My tiny, fit-looking friend recently revealed that she was stunned when she happened to catch a glimpse of her backside in the mirror, while toweling off after a shower. She is careful about what she eats, works out regularly, and tries to live a healthy lifestyle. What complaints could a person like this possibly have about her physical shape? Despite her small stature, and workout efforts, it seems her buns resemble party balloons; a week after the party is over!
My friend lamented that she runs on a treadmill and lifts weights regularly. How could she have this problem? She was feeling like, "Oh, what’s the use?" Well, the reality is, if you don’t use it, you lose it, so quitting just isn’t an option. But the way you use it is just as important as the effort of using it.
I explained to my friend that muscle work is very specific. If you have an area that doesn’t respond to your general workout, you might have an old injury or weakness that has gone underground and the muscles have atrophied. Surrounding muscles take up the work for the weak muscles and compensate for the problem area. Our bodies naturally slough off work that is uncomfortable and defer to stronger muscle groups. A lack of flexibility also contributes to the problem. A situation like this requires extra attention before results occur.

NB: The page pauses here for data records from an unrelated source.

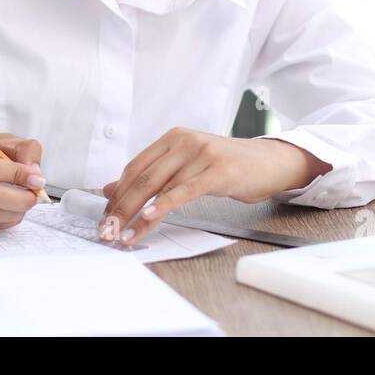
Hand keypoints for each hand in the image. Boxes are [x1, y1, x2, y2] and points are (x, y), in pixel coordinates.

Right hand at [0, 133, 45, 229]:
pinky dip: (2, 222)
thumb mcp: (0, 141)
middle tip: (34, 197)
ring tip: (24, 205)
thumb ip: (24, 150)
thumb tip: (35, 174)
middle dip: (20, 200)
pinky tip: (10, 213)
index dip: (17, 176)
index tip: (36, 180)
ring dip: (13, 213)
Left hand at [99, 127, 329, 245]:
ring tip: (123, 235)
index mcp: (172, 138)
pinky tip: (148, 219)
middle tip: (107, 231)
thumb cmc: (227, 167)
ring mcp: (201, 154)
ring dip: (137, 216)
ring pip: (159, 188)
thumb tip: (111, 190)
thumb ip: (153, 175)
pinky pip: (183, 192)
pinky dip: (162, 206)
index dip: (117, 194)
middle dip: (121, 208)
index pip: (134, 167)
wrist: (269, 162)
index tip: (105, 217)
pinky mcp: (218, 171)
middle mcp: (184, 141)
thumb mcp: (186, 166)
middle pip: (142, 178)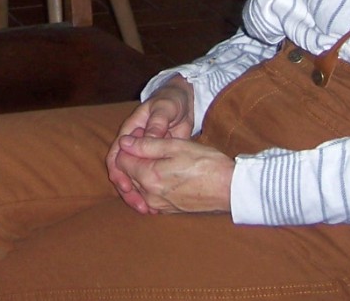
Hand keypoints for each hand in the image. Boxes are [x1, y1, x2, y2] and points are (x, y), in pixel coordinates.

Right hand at [106, 77, 194, 210]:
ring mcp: (146, 153)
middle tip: (137, 204)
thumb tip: (146, 139)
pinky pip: (150, 177)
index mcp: (131, 131)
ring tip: (145, 210)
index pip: (116, 154)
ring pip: (136, 177)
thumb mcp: (165, 109)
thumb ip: (156, 123)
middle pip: (123, 170)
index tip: (125, 185)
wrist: (183, 100)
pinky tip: (157, 204)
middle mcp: (135, 144)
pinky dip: (152, 191)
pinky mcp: (158, 160)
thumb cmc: (170, 100)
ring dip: (139, 194)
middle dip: (127, 189)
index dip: (118, 171)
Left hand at [109, 136, 233, 215]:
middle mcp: (149, 195)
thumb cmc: (205, 163)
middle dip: (133, 160)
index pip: (121, 161)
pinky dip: (150, 185)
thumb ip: (146, 144)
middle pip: (128, 175)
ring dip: (142, 172)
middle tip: (151, 146)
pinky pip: (149, 196)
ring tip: (160, 159)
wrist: (229, 188)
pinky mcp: (167, 210)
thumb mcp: (175, 146)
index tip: (140, 139)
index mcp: (149, 177)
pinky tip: (164, 175)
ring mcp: (158, 206)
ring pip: (137, 186)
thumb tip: (124, 142)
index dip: (127, 147)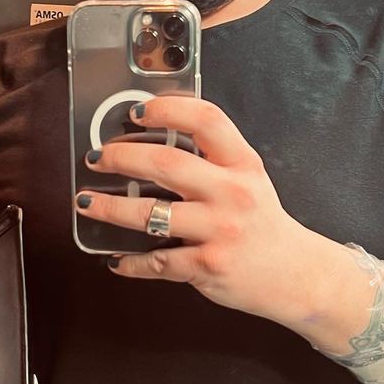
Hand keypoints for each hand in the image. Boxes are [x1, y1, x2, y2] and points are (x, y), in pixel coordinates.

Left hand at [76, 96, 337, 327]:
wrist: (296, 275)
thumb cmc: (262, 223)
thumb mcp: (249, 179)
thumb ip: (212, 158)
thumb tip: (153, 138)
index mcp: (242, 164)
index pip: (206, 119)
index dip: (168, 109)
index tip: (137, 111)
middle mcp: (232, 193)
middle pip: (167, 164)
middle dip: (121, 157)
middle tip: (96, 158)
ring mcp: (220, 231)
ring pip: (151, 214)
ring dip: (110, 208)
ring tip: (86, 202)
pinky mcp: (208, 266)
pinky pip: (157, 262)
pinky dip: (131, 262)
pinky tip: (115, 259)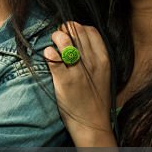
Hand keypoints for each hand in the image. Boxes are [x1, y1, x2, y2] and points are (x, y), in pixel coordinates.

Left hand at [43, 22, 114, 145]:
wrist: (92, 124)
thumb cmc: (95, 98)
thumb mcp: (103, 74)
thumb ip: (94, 57)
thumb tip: (79, 42)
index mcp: (103, 59)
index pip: (90, 30)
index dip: (77, 27)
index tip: (70, 33)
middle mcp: (92, 62)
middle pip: (76, 32)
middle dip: (64, 30)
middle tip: (58, 37)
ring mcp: (78, 70)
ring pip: (65, 40)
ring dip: (56, 37)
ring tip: (53, 43)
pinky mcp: (64, 81)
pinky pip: (54, 59)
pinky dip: (48, 53)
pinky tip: (48, 55)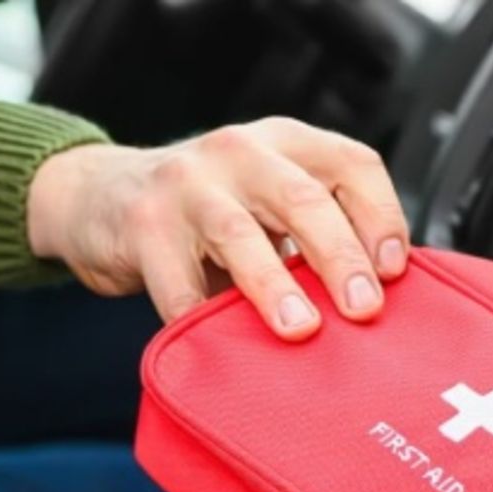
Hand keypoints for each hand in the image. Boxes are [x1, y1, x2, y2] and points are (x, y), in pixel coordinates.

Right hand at [26, 118, 409, 339]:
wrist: (98, 197)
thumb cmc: (198, 214)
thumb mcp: (260, 200)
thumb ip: (307, 231)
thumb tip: (373, 298)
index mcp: (283, 143)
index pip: (351, 165)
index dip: (381, 217)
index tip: (394, 271)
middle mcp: (239, 152)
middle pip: (303, 199)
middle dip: (339, 258)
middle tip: (363, 307)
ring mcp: (187, 184)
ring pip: (241, 234)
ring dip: (275, 287)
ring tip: (299, 329)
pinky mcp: (143, 223)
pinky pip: (177, 282)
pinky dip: (200, 319)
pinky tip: (219, 347)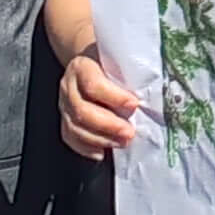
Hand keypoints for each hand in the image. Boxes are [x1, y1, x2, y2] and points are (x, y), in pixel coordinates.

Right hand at [59, 46, 139, 160]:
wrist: (92, 64)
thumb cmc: (110, 64)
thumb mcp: (118, 62)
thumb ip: (129, 75)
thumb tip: (150, 95)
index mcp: (82, 67)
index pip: (93, 84)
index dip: (114, 97)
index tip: (134, 104)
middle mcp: (68, 87)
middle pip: (82, 110)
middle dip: (108, 125)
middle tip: (129, 133)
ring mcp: (64, 105)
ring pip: (75, 127)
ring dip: (100, 139)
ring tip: (121, 142)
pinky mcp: (65, 121)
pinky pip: (70, 138)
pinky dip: (86, 148)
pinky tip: (102, 152)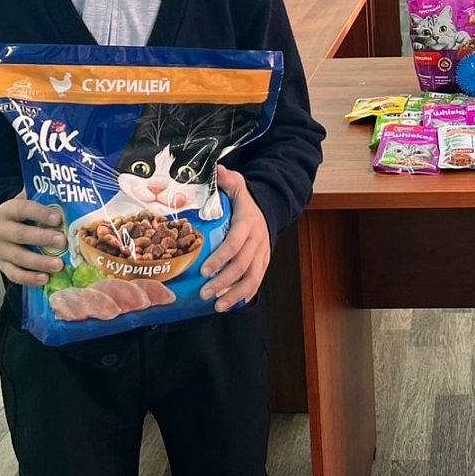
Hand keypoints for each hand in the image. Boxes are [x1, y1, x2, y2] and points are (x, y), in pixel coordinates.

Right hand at [0, 191, 66, 286]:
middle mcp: (1, 229)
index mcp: (9, 209)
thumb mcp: (41, 203)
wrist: (17, 229)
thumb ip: (53, 198)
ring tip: (58, 265)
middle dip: (41, 238)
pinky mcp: (4, 265)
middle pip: (18, 234)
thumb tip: (82, 195)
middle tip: (62, 242)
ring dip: (38, 262)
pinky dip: (29, 278)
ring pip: (17, 256)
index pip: (22, 208)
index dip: (39, 213)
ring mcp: (1, 249)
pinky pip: (14, 274)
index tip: (58, 218)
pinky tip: (45, 278)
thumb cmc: (36, 215)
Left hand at [199, 166, 270, 311]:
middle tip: (204, 293)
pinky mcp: (264, 262)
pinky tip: (230, 305)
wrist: (270, 207)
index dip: (221, 258)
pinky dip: (245, 295)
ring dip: (235, 294)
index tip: (204, 270)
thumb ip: (226, 179)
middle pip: (242, 265)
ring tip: (217, 306)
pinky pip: (257, 281)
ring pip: (252, 278)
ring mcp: (262, 253)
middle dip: (223, 281)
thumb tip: (216, 169)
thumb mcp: (238, 185)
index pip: (235, 243)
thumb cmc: (246, 200)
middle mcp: (257, 240)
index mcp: (247, 223)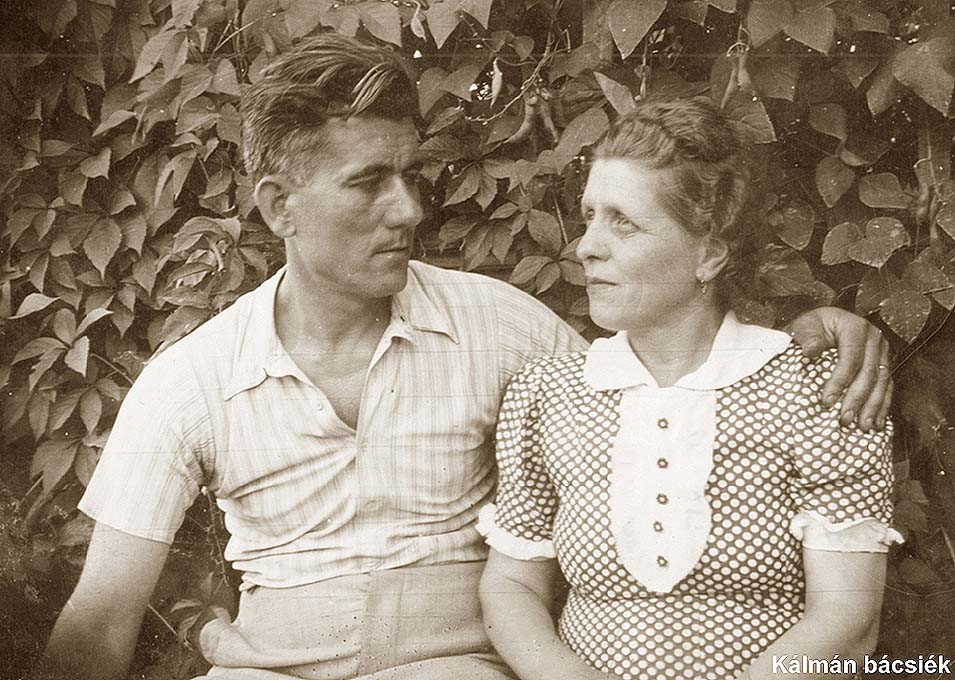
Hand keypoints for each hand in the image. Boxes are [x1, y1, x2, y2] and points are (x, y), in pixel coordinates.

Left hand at [786, 307, 891, 431]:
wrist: (820, 325)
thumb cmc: (811, 327)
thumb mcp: (804, 326)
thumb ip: (808, 337)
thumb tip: (811, 351)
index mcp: (855, 326)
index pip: (851, 358)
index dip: (840, 381)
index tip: (827, 401)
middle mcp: (873, 337)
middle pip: (869, 373)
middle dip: (857, 399)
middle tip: (845, 419)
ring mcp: (881, 351)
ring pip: (882, 382)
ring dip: (873, 407)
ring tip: (863, 426)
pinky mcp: (883, 362)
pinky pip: (887, 386)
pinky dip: (882, 405)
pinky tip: (877, 422)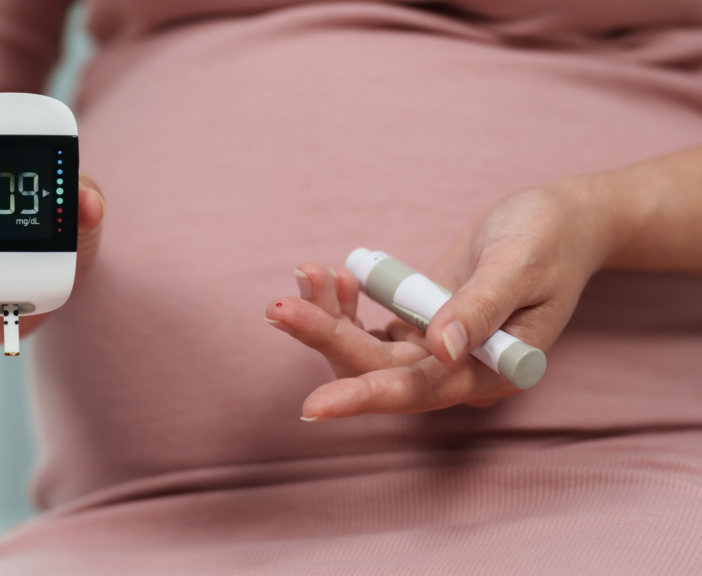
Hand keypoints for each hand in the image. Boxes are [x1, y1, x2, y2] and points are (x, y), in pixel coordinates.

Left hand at [265, 180, 619, 419]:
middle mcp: (457, 373)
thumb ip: (481, 307)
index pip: (417, 393)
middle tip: (279, 308)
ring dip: (328, 318)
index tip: (313, 407)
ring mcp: (435, 352)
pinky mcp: (420, 327)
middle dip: (326, 339)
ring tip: (306, 272)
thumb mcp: (521, 264)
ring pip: (365, 350)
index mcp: (490, 372)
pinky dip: (345, 304)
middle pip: (377, 371)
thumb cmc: (551, 238)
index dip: (364, 398)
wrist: (562, 220)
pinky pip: (369, 327)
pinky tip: (331, 275)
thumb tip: (441, 349)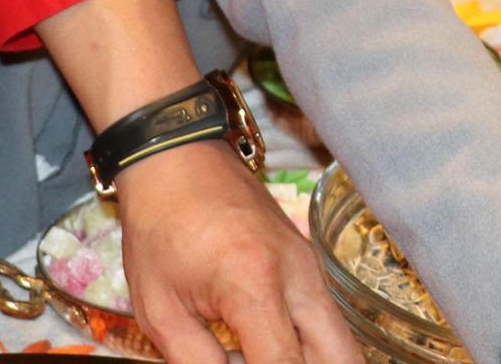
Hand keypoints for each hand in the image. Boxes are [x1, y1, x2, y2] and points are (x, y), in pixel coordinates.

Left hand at [118, 140, 359, 363]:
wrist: (177, 158)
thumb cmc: (159, 227)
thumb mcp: (160, 311)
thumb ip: (198, 361)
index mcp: (254, 285)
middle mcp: (298, 275)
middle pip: (341, 358)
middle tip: (259, 362)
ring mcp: (310, 265)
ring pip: (339, 341)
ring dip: (306, 360)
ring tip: (254, 354)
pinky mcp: (310, 261)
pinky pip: (324, 318)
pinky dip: (303, 343)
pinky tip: (257, 341)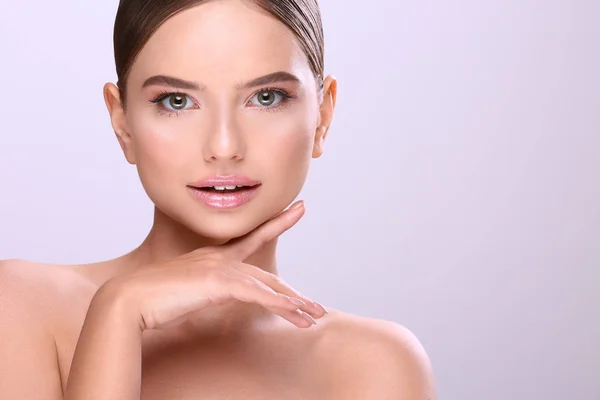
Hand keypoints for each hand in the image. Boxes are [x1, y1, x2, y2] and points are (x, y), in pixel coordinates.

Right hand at [97, 201, 326, 330]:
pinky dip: (279, 305)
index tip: (298, 207)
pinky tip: (296, 314)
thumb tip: (211, 292)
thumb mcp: (183, 289)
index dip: (277, 223)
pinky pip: (258, 294)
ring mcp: (220, 269)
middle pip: (266, 276)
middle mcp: (220, 259)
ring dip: (293, 305)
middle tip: (316, 306)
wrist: (127, 299)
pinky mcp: (219, 283)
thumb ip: (202, 287)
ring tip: (314, 317)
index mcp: (212, 257)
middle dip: (292, 293)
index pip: (253, 238)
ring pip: (267, 286)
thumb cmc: (151, 298)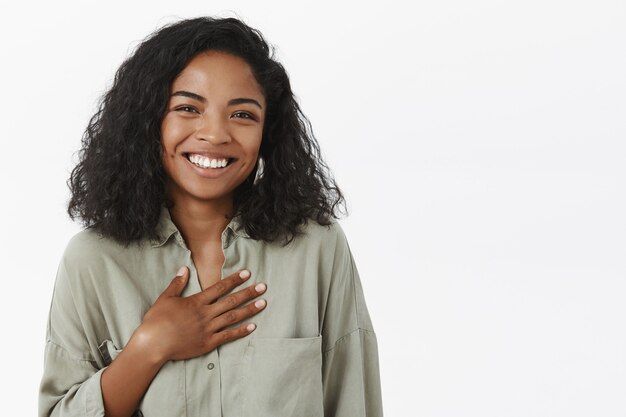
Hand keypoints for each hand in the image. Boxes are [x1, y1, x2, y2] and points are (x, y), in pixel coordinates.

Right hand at [131, 267, 266, 363]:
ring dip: (249, 310)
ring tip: (263, 303)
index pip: (220, 287)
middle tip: (263, 287)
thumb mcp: (165, 298)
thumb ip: (177, 283)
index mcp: (197, 301)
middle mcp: (206, 314)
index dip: (234, 279)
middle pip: (232, 301)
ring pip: (233, 317)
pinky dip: (241, 331)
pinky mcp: (208, 343)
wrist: (152, 344)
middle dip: (249, 293)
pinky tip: (253, 326)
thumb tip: (184, 268)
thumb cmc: (156, 321)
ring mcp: (208, 329)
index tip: (247, 273)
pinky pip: (228, 336)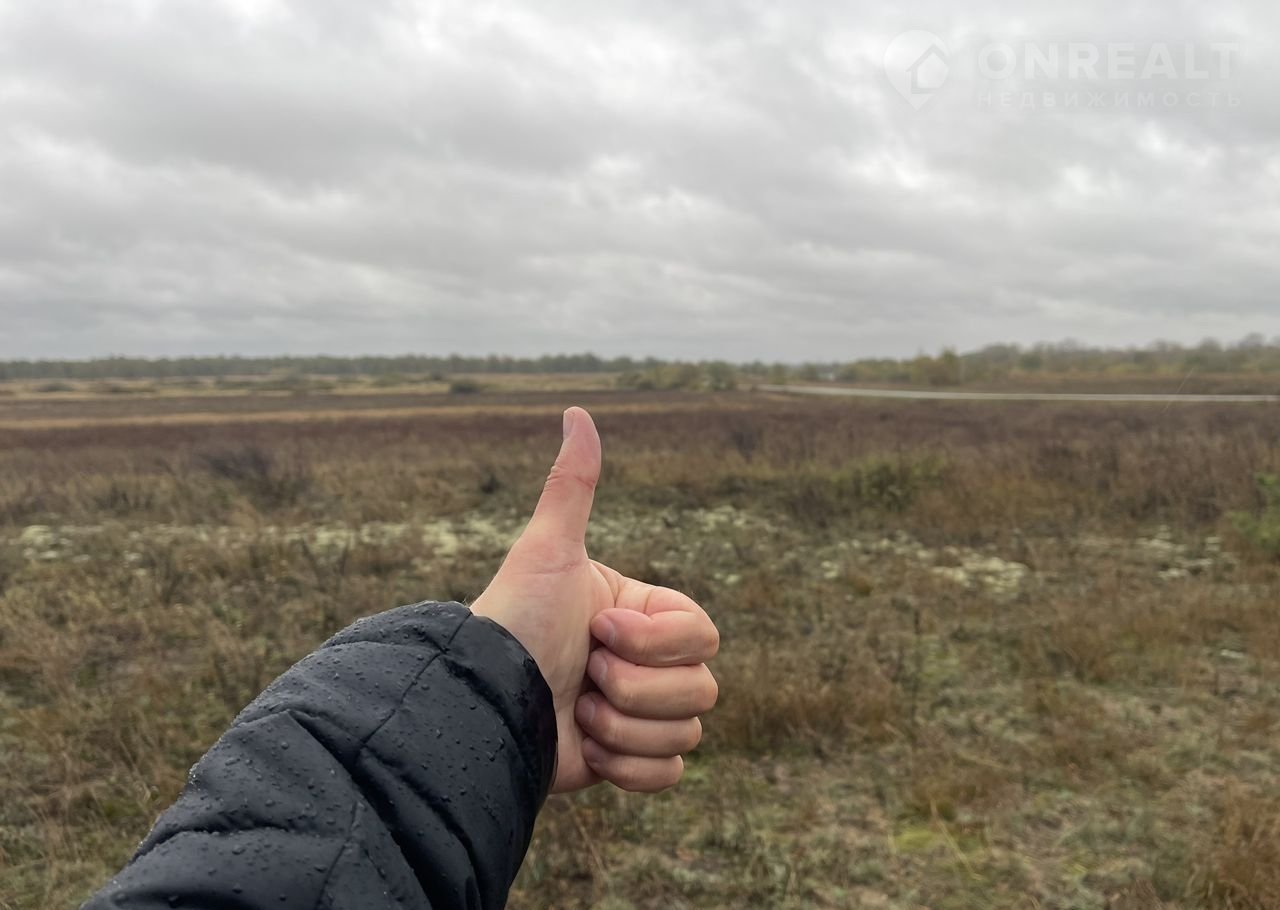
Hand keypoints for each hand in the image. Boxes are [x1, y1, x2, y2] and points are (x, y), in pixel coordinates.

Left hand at [470, 407, 718, 792]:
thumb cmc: (516, 624)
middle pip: (703, 689)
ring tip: (576, 714)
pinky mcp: (625, 762)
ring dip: (624, 728)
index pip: (703, 634)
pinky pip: (669, 773)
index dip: (656, 642)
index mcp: (641, 616)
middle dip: (637, 689)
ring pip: (688, 733)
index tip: (599, 633)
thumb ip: (571, 486)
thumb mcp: (547, 551)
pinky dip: (627, 767)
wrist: (481, 706)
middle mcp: (645, 663)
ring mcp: (636, 714)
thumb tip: (577, 412)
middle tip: (585, 677)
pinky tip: (584, 748)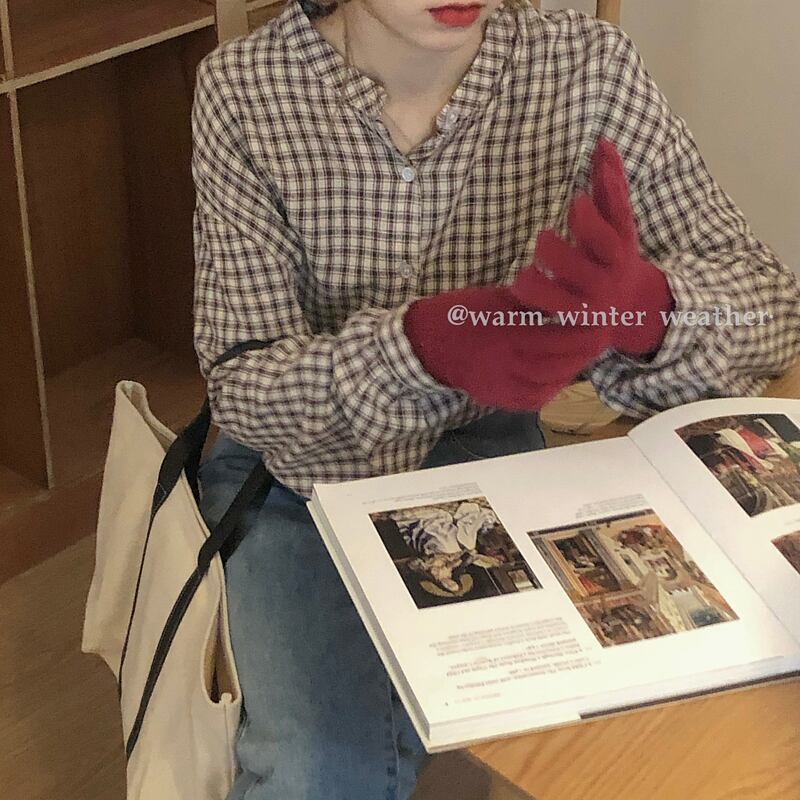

I showed my friend a few things to add to her workout that might buff-up her backside. These were lunge and squat-type movements with weights. She normally avoided these exercises because they weren’t comfortable. It became clear that she had such weak quadriceps or thigh muscles that she couldn’t even complete the first part of the movement to get to the muscle work for her gluteals. She had to start with a modified version of the movements to strengthen her "quads" before she could complete the movement and access her bun muscles. Now, a few months later, the work is paying off and she is happy to report that the "party balloons" are inflating!
In order to have a balanced body, where flexibility, strength and endurance are present in equal portions, it’s important to check your weak parts. If you have an area that is chronically stiff and sore, it’s likely that other muscle groups are taking over the work load for the weak area. For example, a sore back can mean that you have tight hamstrings or weak abdominals. You might be able to get through a workout in spite of this problem, but balanced results are not possible when you’ve got a slacker in the muscle group.
If you’ve got an area that doesn’t seem to respond to your workout efforts, how do you determine what’s going on? If you have the resources, a session or two with a personal trainer is an ideal remedy. You can find out what kind of strength training or flexibility emphasis might help. If that is not an option, enroll in a less expensive fitness class for a short time and take advantage of the knowledge of a trained instructor. Then if you prefer to workout at home, you can take your new-found knowledge back to your regular workout. These suggestions are for moderate, slightly uncomfortable muscle problems, not ongoing, highly painful troubles. For more serious, chronic discomfort and imbalance, a consultation with a doctor and/or physical therapist is probably in order.
Our muscles will respond to the right kind of muscle work with an improvement in muscle tone. A lack of progress in toning a particular area is not a message that you are built differently or that you are a fitness failure. It is simply a message that something in your approach needs to change.